« La justice tchadienne ne vaut rien. Mieux vaut être jugé par un Alfaki (marabout) que par un juge tchadien ». Tels sont les propos d’un fonctionnaire rompu qui maitrise le fonctionnement de l’appareil judiciaire au Tchad, après y avoir travaillé durant des décennies. Les tchadiens ont toujours décrié leur justice à géométrie variable, au sein de laquelle la corruption et le faux y ont trouvé un terreau fertile. En outre, de nombreuses grèves à répétions ne font qu’exacerber la paralysie dont souffre le système.

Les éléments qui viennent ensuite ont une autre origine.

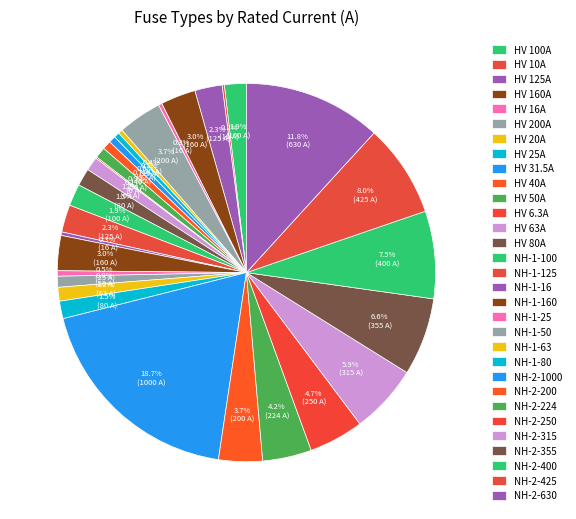

To the nearest percent, what is the difference between the largest and smallest slice percentages?

19%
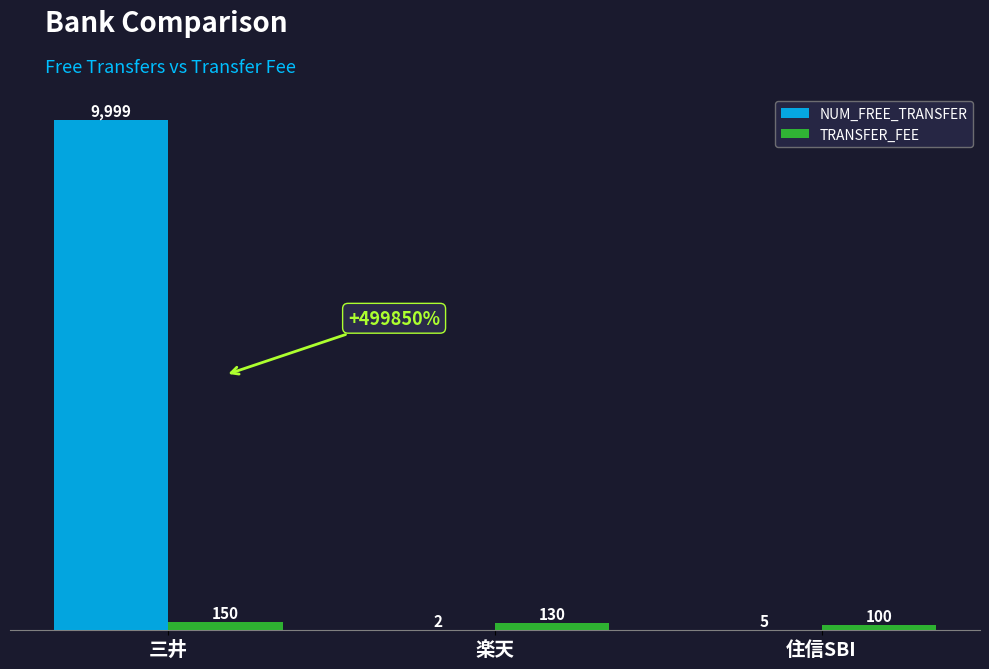

Is the value of TRANSFER_FEE at 楽天 greater than the value of NUM_FREE_TRANSFER at 楽天?

Yes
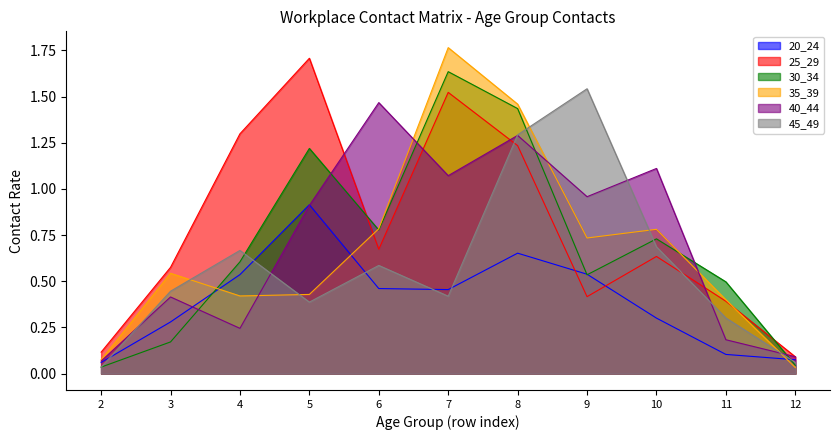

How many lines are shown in the chart?

6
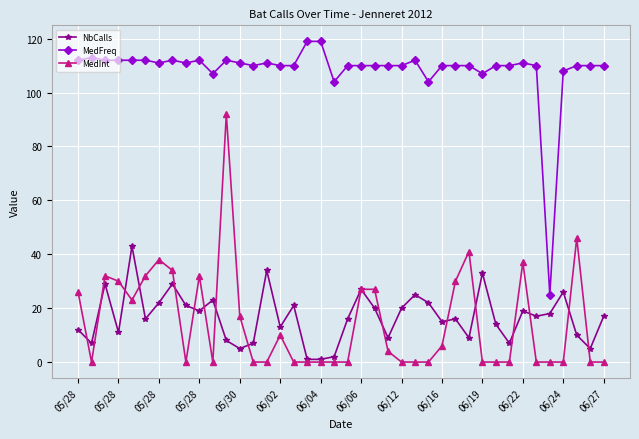

True or false: MedInt and MedFreq intersect in this chart.

False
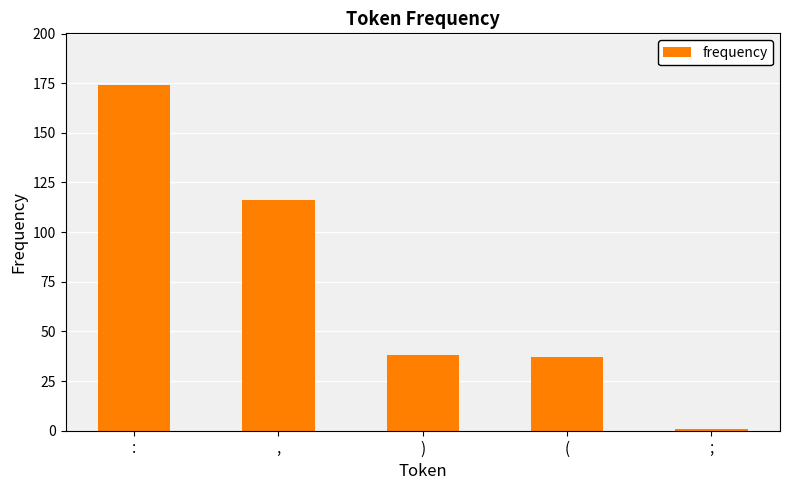

Approximately how many times larger is the value at ) compared to ;?

38.0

La dernière grève en date est celle déclenchée depuis le 21 juin 2023, à l’appel des deux organisations syndicales que sont le Syndicat des Magistrats du Tchad et le Syndicat Autonome des Magistrats du Tchad. Les magistrats revendiquent la réforme du Conseil supérieur de la magistrature, composé uniquement des magistrats dans le cadre de l’indépendance du pouvoir judiciaire, l’amélioration de leurs conditions de travail et de vie, la dotation des chefs des juridictions en moyens roulants et de tous les magistrats en armes de poing. Certaines revendications découlent des recommandations et résolutions prises lors du DNIS, à l’exemple de la réforme du Conseil Supérieur de la Magistrature et d’autres du protocole d’accord signé entre le gouvernement et les organisations syndicales le 04 novembre 2022. Mais vu le laxisme, confondu à une rebuffade du gouvernement de répondre favorablement aux revendications, la grève est maintenue depuis lors jusqu’au moment où nous mettons sous presse cet article.

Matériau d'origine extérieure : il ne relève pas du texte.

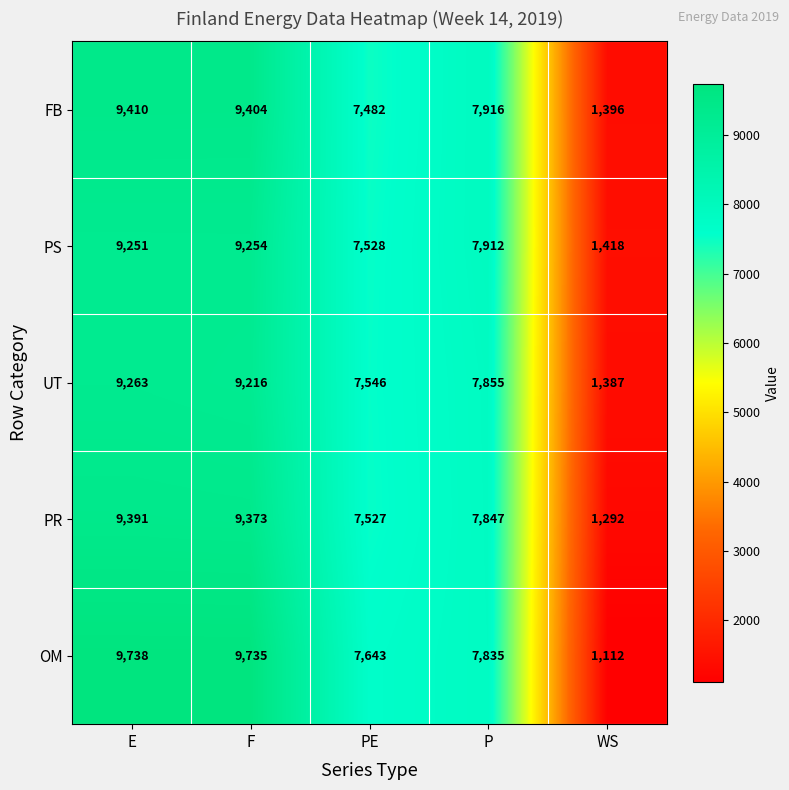

What is the maximum value shown in the chart?

9738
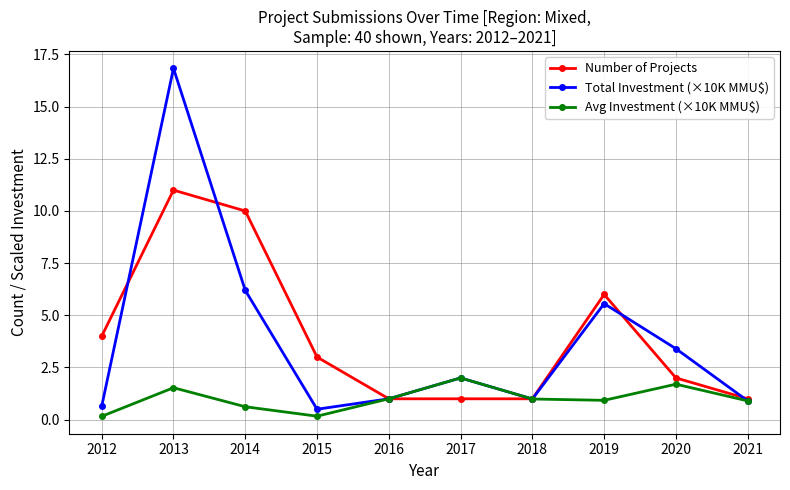

Is it true that Avg Investment (×10K MMU$) equals 1.0 at 2017?

False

En dépit d’une rencontre qui a eu lieu entre le Premier Ministre les responsables syndicaux au début du mois de juillet pour un arrangement à l’amiable d’une part, et paradoxalement, les menaces du ministre de la justice de couper les indemnités des grévistes d’autre part, aucune issue n’a été trouvée. Dans l’optique de faire flancher la dynamique de grève, le Premier Ministre a mis en place une commission chargée de contrôler et vérifier les dossiers administratifs des magistrats. Laquelle décision, a suscité un tollé dans les rangs des magistrats qui y voient une décision « politique et subversive, presque irréfléchie et contraire à la loi ». « Le contrôle des dossiers administratifs des magistrats est une patate chaude que le ministre de la Justice et son collègue de la Fonction publique ont filée au Premier ministre, qui n’en a pas moins l’habilitation et qui n’en a pas mesuré les enjeux. Le véritable problème est que les personnes irrégulièrement recrutées dans la magistrature sont en grande partie des arabophones. L’entreprise du Premier ministre est hautement politique et risquée parce qu’elle recoupe avec le bilinguisme, qui sera bientôt invoqué pour stopper ce contrôle. Avez-vous vu le contrôle des agents de l’État aboutir un jour ? Cela ne veut pas dire que les magistrats ne doivent pas être contrôlés, non. Il y a trop d’intrus dans leurs rangs qu’il faut nécessairement dégager car leur conduite impacte la qualité et l’image de la justice. Mais il faut que le contrôle soit mûri et se fasse conformément à la loi et relève des intentions sérieuses et saines. Ce qui n’est le cas dans le contexte actuel de la grève. Je peux parier que si les magistrats reprennent le travail, ce contrôle va être abandonné. Ce qui donne raison aux syndicats qui disent qu’il s’agit d’une décision subversive», explique sous anonymat un haut cadre du ministère de la justice aux journalistes de Tchad Infos.
Tentative de déstabilisation
Les menaces du ministre de la justice de couper les avantages des magistrats et l’initiative de réquisitionner quelques-uns pour assurer la continuité des services n’ayant pas produit des effets escomptés, les syndicats dénoncent des manœuvres peu orthodoxes pour étouffer le mouvement de grève. En effet, un groupe ad hoc a été constitué au sein des deux syndicats début août pour appeler le corps à la reprise du travail. Ce qui a créé une confusion chez les grévistes. Aussitôt, les responsables syndicaux ont suspendu les membres du groupe ad hoc des syndicats, rendant nul et sans effet leur appel à la reprise. Ils y voient une mainmise du ministère pour déstabiliser leur élan.
C’est dans ce tintamarre, que la justice tchadienne se trouve actuellement. Au croisement de tous ces problèmes, il faut le dire, raison gardée que le redressement de l’appareil judiciaire n’est pas pour demain.